For $p=1$ , the equation is $x^2=y$ .

For $p=2$ , the equation is $x^2=2y$ .

For $p=3$ , the equation is $x^2=3y$ .

For $p=4$ , the equation is $x^2=4y$ .

Recall thatfocus of the parabola of the form $x^2=py$ is $\left(0,p\right)$ .

For $p=1$ , the equation is $x^2=y$ and focus is $\left(0,1\right)$ .

For $p=2$ , the equation is $x^2=2y$ and focus is $\left(0,2\right)$ .

For $p=3$ , the equation is $x^2=3y$ and focus is $\left(0,3\right)$

For $p=4$ , the equation is $x^2=4y$ and focus is $\left(0,4\right)$ .

Thus, the focus of the parabola $x^2=py$ for $p=1,p=2,p=3\text{ and }p=4$ is $\left(0,1\right),\left(0,2\right),\left(0,3\right)\text{ and }\left(0,4\right)$ respectively.

  $\left(c\right)$

To determine

To calculate: The length of latus rectum of the parabola $x^2=py$ for $p=1,p=2,p=3\text{ and }p=4$ .

Answer to Problem 84E

The length of latus rectum of the parabola $x^2=py$ for $p=1,p=2,p=3\text{ and }p=4$ is $4,8,12\text{ and }16$ respectively.

Explanation of Solution

Given information:

The standard form of equation of parabola $x^2=py$ .

  

Formula used:

The focus of the parabola of the form $x^2=py$ is $\left(0,p\right)$ .

Calculation:

Consider the standard form of equation of parabola $x^2=py$ .

  

Recall thatfocus of the parabola of the form $x^2=py$ is $\left(0,p\right)$ .

For $p=1$ , the equation is $x^2=y$ and focus is $\left(0,1\right)$ . Search for a point on the parabola that lie on the horizontal line $y=1$ .

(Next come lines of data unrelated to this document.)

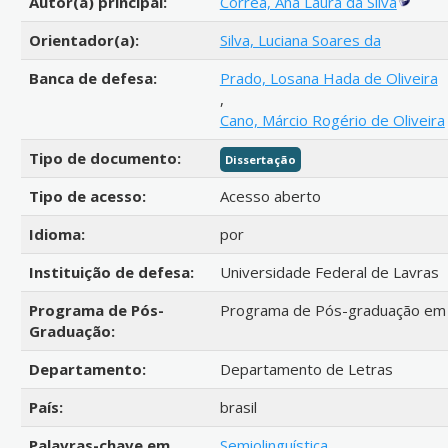
Autor(a) principal:
Corrêa, Ana Laura da Silva
Orientador(a):
Silva, Luciana Soares da
Banca de defesa:
Prado, Losana Hada de Oliveira
,
Cano, Márcio Rogério de Oliveira
Tipo de documento:
Dissertação
Tipo de acesso:
Acesso aberto
Idioma:
por
Instituição de defesa:
Universidade Federal de Lavras
Programa de Pós-
Programa de Pós-graduação em 
Graduação:
Departamento:
Departamento de Letras
País:
brasil
Palavras-chave em
Semiolinguística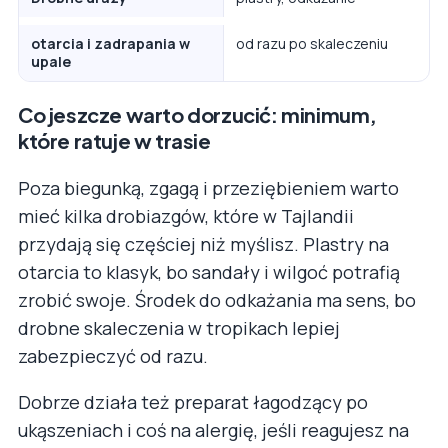
otarcia i zadrapania w
od razu po skaleczeniu
upale
Co jeszcze warto dorzucić: minimum,
które ratuje w trasie
Poza biegunką, zgagą i przeziębieniem warto
mieć kilka drobiazgów, które w Tajlandii
przydają się częściej niż myślisz. Plastry na
otarcia to klasyk, bo sandały i wilgoć potrafią
zrobić swoje. Środek do odkażania ma sens, bo
drobne skaleczenia w tropikach lepiej
zabezpieczyć od razu.
Dobrze działa też preparat łagodzący po
ukąszeniach i coś na alergię, jeśli reagujesz na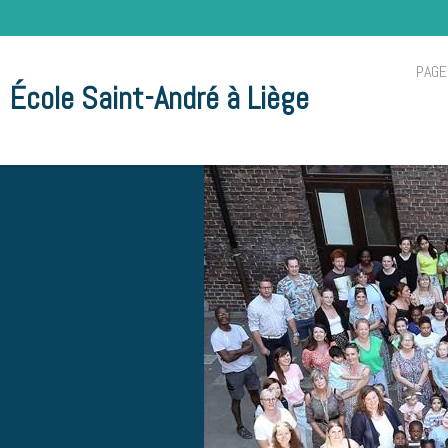
PAGE
École Saint-André à Liège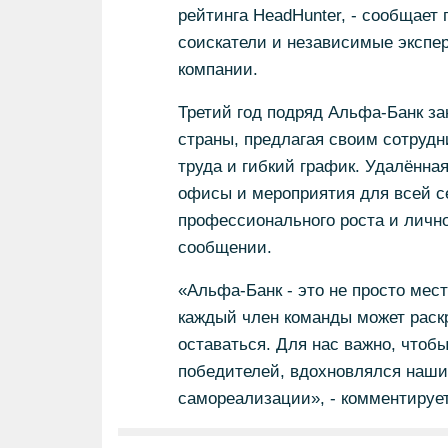
рейтинга HeadHunter, - сообщает
соискатели и независимые экспе
компании.
Третий год подряд Альфа-Банк з
страны, предлагая своим сотрудн
труда и гибкий график. Удалённая
офисы и мероприятия для всей 
профессионального роста и личног
сообщении.
«Альфа-Банк - это не просто мес
каждый член команды может раскр
оставаться. Для нас важно, чтоб
победителей, вдохновлялся наши
самореализации», - комментируе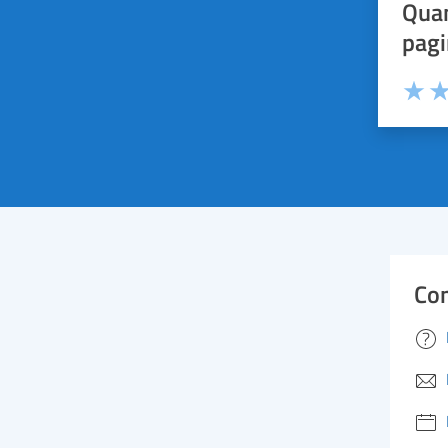
Quan
pagi
Valuta 
Val
Con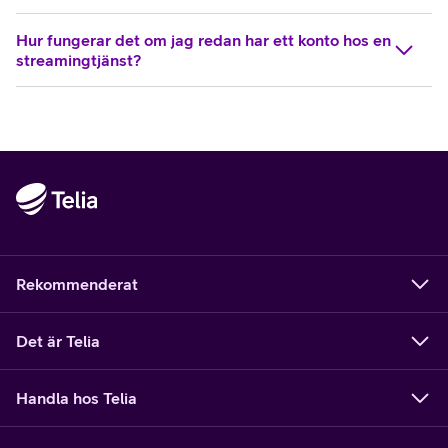
Hur fungerar det om jag redan har ett konto hos en
streamingtjänst?
Rekommenderat
Det är Telia
Handla hos Telia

  $\begin{array}{c}{x}^2=4y\\ x^2=4\left(1\right)\\ x^2=4\\ x=\pm 2\end{array}$

Therefore, there are two points $\left(2,1\right)\text{ and }\left(-2,1\right)$ with a distance of 4 units between them.

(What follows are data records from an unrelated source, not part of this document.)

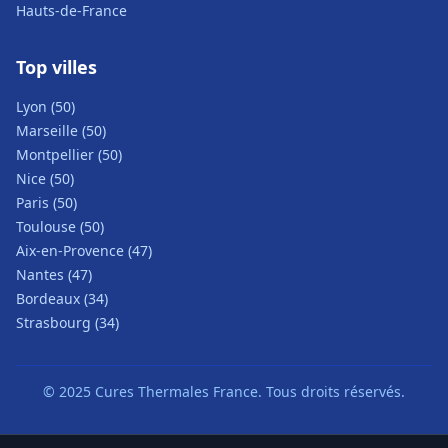
Hauts-de-France
Top villes
Lyon (50)
Marseille (50)
Montpellier (50)
Nice (50)
Paris (50)
Toulouse (50)
Aix-en-Provence (47)
Nantes (47)
Bordeaux (34)
Strasbourg (34)
© 2025 Cures Thermales France. Tous droits réservés.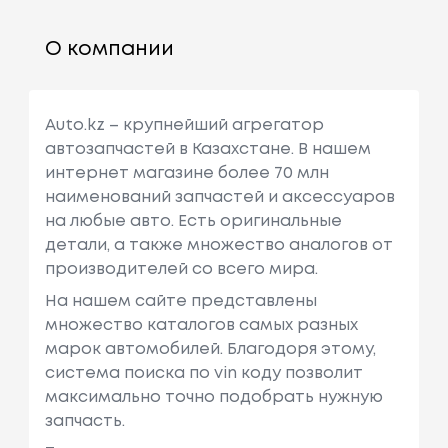
О компании
Auto.kz – крупнейший агрегатор
автозапчастей в Казахстане. В нашем
интернет магазине более 70 млн
наименований запчастей и аксессуаров
на любые авто. Есть оригинальные
детали, а также множество аналогов от
производителей со всего мира.
На нашем сайте представлены
множество каталогов самых разных
марок автомобилей. Благодоря этому,
система поиска по vin коду позволит
максимально точно подобрать нужную
запчасть.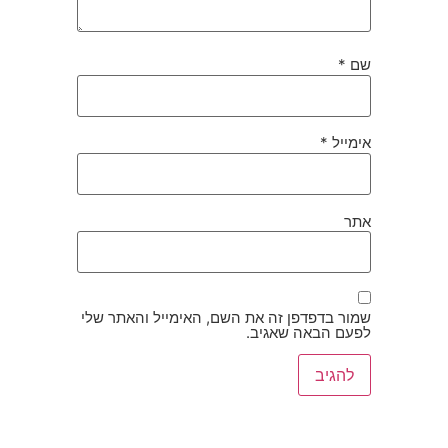
שם
*
אימייל
*
אתר
שמור בדפדפן זה את השם, האימייל והאתר שלי
לפעם הבאה שאגיב.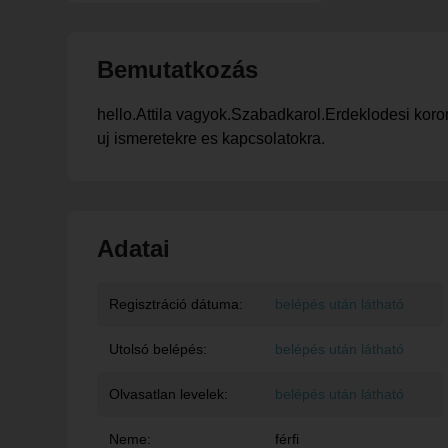
Bemutatkozás
hello.Attila vagyok.Szabadkarol.Erdeklodesi koro
uj ismeretekre es kapcsolatokra.
Adatai
Regisztráció dátuma:
belépés után látható
Utolsó belépés:
belépés után látható
Olvasatlan levelek:
belépés után látható
Neme:
férfi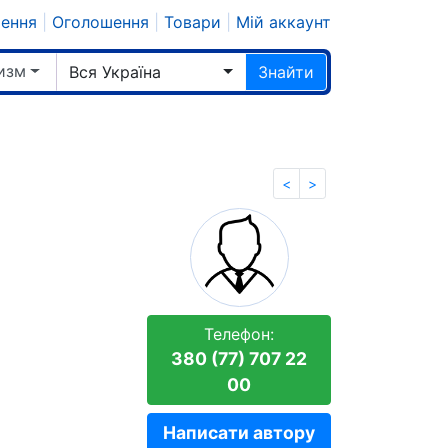
шення
|
Оголошення
|
Товари
|
Мій аккаунт
изм
Вся Україна
Знайти
<
>
Телефон:
380 (77) 707 22
00
Написати автору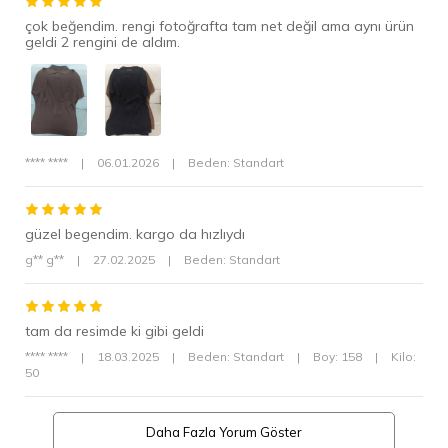
Üretici Adı
NEVA STYLE
çok beğendim. rengi fotoğrafta tam net değil ama aynı ürün
geldi 2 rengini de aldım.
**** ****
|
06.01.2026
|
Beden: Standart
güzel begendim. kargo da hızlıydı
g** g**
|
27.02.2025
|
Beden: Standart
tam da resimde ki gibi geldi
**** ****
|
18.03.2025
|
Beden: Standart
|
Boy: 158
|
Kilo:
50
Daha Fazla Yorum Göster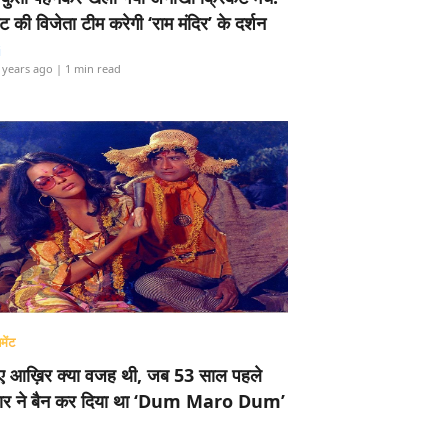
ामेंट की विजेता टीम करेगी ‘राम मंदिर’ के दर्शन
i
 years ago
| 1 min read
मेंट
ए आख़िर क्या वजह थी, जब 53 साल पहले
र ने बैन कर दिया था ‘Dum Maro Dum’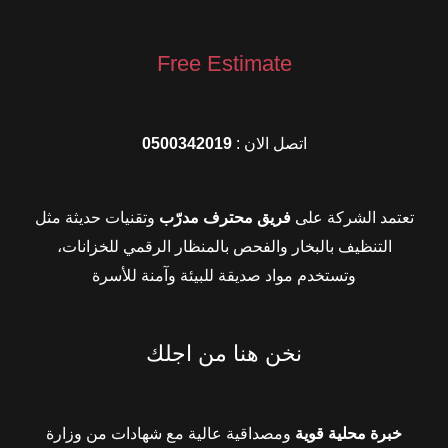
Free Estimate
اتصل الان :
0500342019
تعتمد الشركة على
فريق محترف مدرّب
وتقنيات حديثة مثل
التنظيف بالبخار والفحص بالمنظار الرقمي للخزانات،
وتستخدم مواد صديقة للبيئة وآمنة للأسرة
نخن هنا من اجلك
خبرة محلية قوية
ومصداقية عالية مع شهادات من وزارة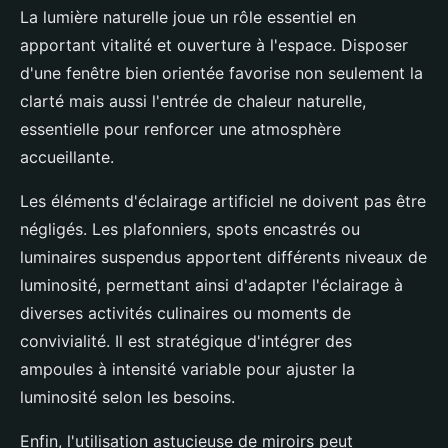
La lumière naturelle joue un rôle essentiel en
apportant vitalité et ouverture à l'espace. Disposer
d'une fenêtre bien orientée favorise non seulement la
clarté mais aussi l'entrée de chaleur naturelle,
essentielle pour renforcer une atmosphère
accueillante.
Les éléments d'éclairage artificiel ne doivent pas être
négligés. Les plafonniers, spots encastrés ou
luminaires suspendus apportent différents niveaux de
luminosité, permettant ainsi d'adapter l'éclairage à
diverses activités culinaires ou moments de
convivialité. Il est stratégique d'intégrer des
ampoules à intensité variable pour ajuster la
luminosité selon les besoins.
Enfin, l'utilisation astucieuse de miroirs peut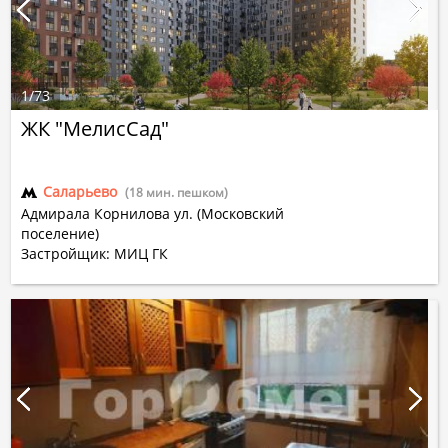
1
/
73
ЖК "МелисСад"
Саларьево
(18 мин. пешком)
Адмирала Корнилова ул. (Московский
поселение)
Застройщик: МИЦ ГК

For $p=2$ , the equation is $x^2=2y$ and focus is $\left(0,2\right)$ . Search for a point on the parabola that lie on the horizontal line $y=2$ .

  $\begin{array}{c}{x}^2=8y\\ x^2=8\left(2\right)\\ x^2=16\\ x=\pm 4\end{array}$

Therefore, there are two points $\left(4,2\right)\text{ and }\left(-4,2\right)$ with a distance of 8 units between them.

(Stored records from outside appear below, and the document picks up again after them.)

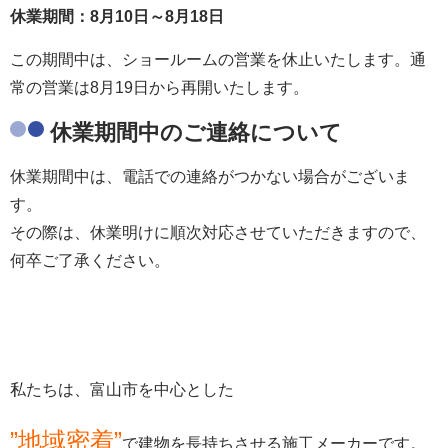
休業期間：8月10日～8月18日
この期間中は、ショールームの営業を休止いたします。通
常の営業は8月19日から再開いたします。
休業期間中のご連絡について
休業期間中は、電話での連絡がつかない場合がございま
す。
その際は、休業明けに順次対応させていただきますので、
何卒ご了承ください。
私たちは、富山市を中心とした
”地域密着”
で建物を長持ちさせる施工メーカーです。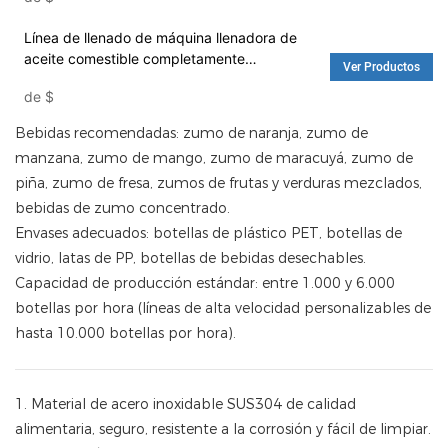
de envasado de alimentos
Línea de llenado de máquina llenadora de
aceite comestible completamente
Ver Productos
automática: máquina llenadora de agua y
de
$
lavadora
Bebidas recomendadas: zumo de naranja, zumo de
manzana, zumo de mango, zumo de maracuyá, zumo de
piña, zumo de fresa, zumos de frutas y verduras mezclados,
bebidas de zumo concentrado.
Envases adecuados: botellas de plástico PET, botellas de
vidrio, latas de PP, botellas de bebidas desechables.
Capacidad de producción estándar: entre 1.000 y 6.000
botellas por hora (líneas de alta velocidad personalizables de
hasta 10.000 botellas por hora).
1. Material de acero inoxidable SUS304 de calidad
alimentaria, seguro, resistente a la corrosión y fácil de limpiar.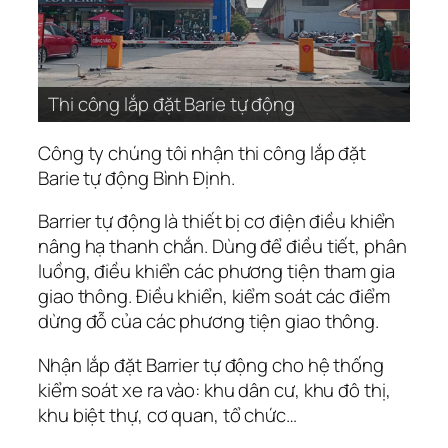
Thi công lắp đặt Barie tự động
Công ty chúng tôi nhận thi công lắp đặt
Barie tự động Bình Định.
Barrier tự động là thiết bị cơ điện điều khiển
nâng hạ thanh chắn. Dùng để điều tiết, phân
luồng, điều khiển các phương tiện tham gia
giao thông. Điều khiển, kiểm soát các điểm
dừng đỗ của các phương tiện giao thông.
Nhận lắp đặt Barrier tự động cho hệ thống
kiểm soát xe ra vào: khu dân cư, khu đô thị,
khu biệt thự, cơ quan, tổ chức…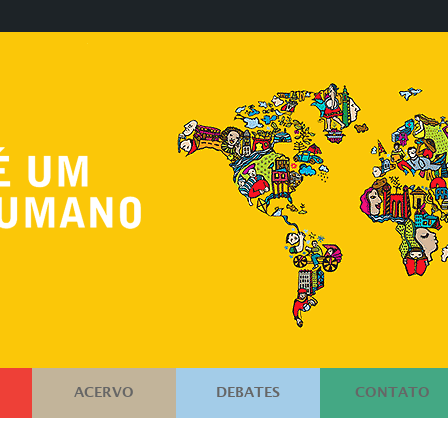
ACERVO
DEBATES
CONTATO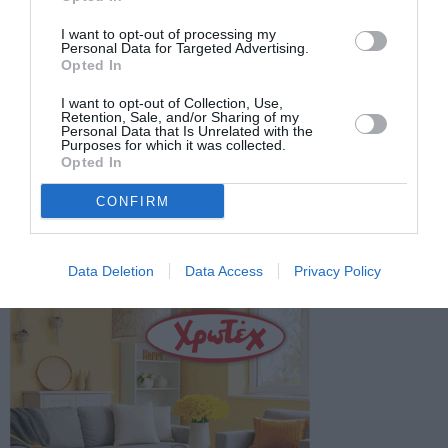
Facebook
Twitter
I want to opt-out of processing my
Personal Data for Targeted Advertising.
Opted In
I want to opt-out of Collection, Use,
Retention, Sale, and/or Sharing of my
Personal Data that Is Unrelated with the
Purposes for which it was collected.
Opted In
CONFIRM
Data Deletion
Data Access
Privacy Policy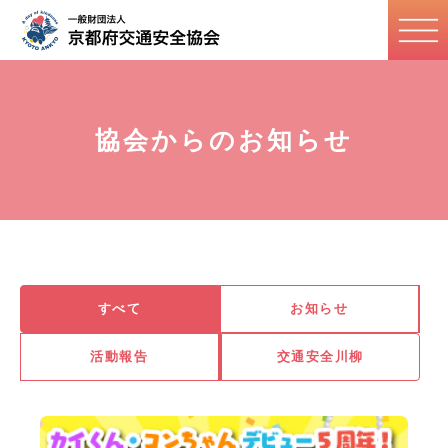
協会からのお知らせ
すべて
お知らせ
活動報告
交通安全川柳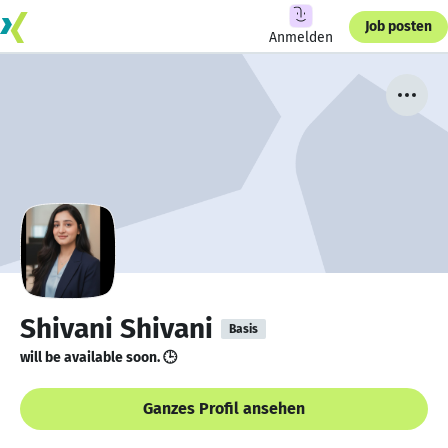
Job posten
Anmelden
Shivani Shivani
Basis
will be available soon. 🕒
Ganzes Profil ansehen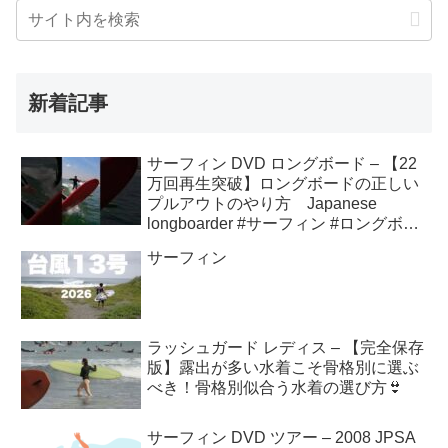
新着記事
サーフィン DVD ロングボード – 【22
万回再生突破】ロングボードの正しい
プルアウトのやり方 Japanese
longboarder #サーフィン #ロングボー
ド #shorts
サーフィン
ラッシュガード レディス – 【完全保存
版】露出が多い水着こそ骨格別に選ぶ
べき！骨格別似合う水着の選び方👙
サーフィン DVD ツアー – 2008 JPSA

For $p=3$ , the equation is $x^2=3y$ and focus is $\left(0,3\right)$ . Search for a point on the parabola that lie on the horizontal line $y=3$ .

  $\begin{array}{c}{x}^2=12y\\ x^2=12\left(3\right)\\ x^2=36\\ x=\pm 6\end{array}$

Therefore, there are two points $\left(6,3\right)\text{ and }\left(-6,3\right)$ with a distance of 12 units between them.

For $p=4$ , the equation is $x^2=4y$ and focus is $\left(0,4\right)$ . Search for a point on the parabola that lie on the horizontal line $y=4$ .

  $\begin{array}{c}{x}^2=16y\\ x^2=16\left(4\right)\\ x^2=64\\ x=\pm 8\end{array}$

Therefore, there are two points $\left(8,4\right)\text{ and }\left(-8,4\right)$ with a distance of 16 units between them.

The length of latus rectum of parabola of the form $x^2=py$ is $\left|4p\right|$ .

Thus, the length of latus rectum of the parabola $x^2=py$ for $p=1,p=2,p=3\text{ and }p=4$ is $4,8,12\text{ and }16$ respectively.

  $\left(d\right)$

To determine

To describe: The use of latus rectum to sketch the parabola.

Answer to Problem 84E

The length of latus rectum is used to identity that how narrow or shallow the parabola is.

Explanation of Solution

Given information:

The standard form of equation of parabola $x^2=py$ .

Consider the standard form of equation of parabola $x^2=py$ .

Recall thatfocus of the parabola of the form $x^2=py$ is $\left(0,p\right)$ .

Recall that the length of latus rectum is $\left|4p\right|$ .

The length of latus rectum is used to identity that how narrow or shallow the parabola is.

When a parabola is to be sketched, first plot the vertex and focus of the parabola. Then plot the two points on the parabola that connects the line segment of latus rectum.

At the end join the two points with the vertex to construct the parabola.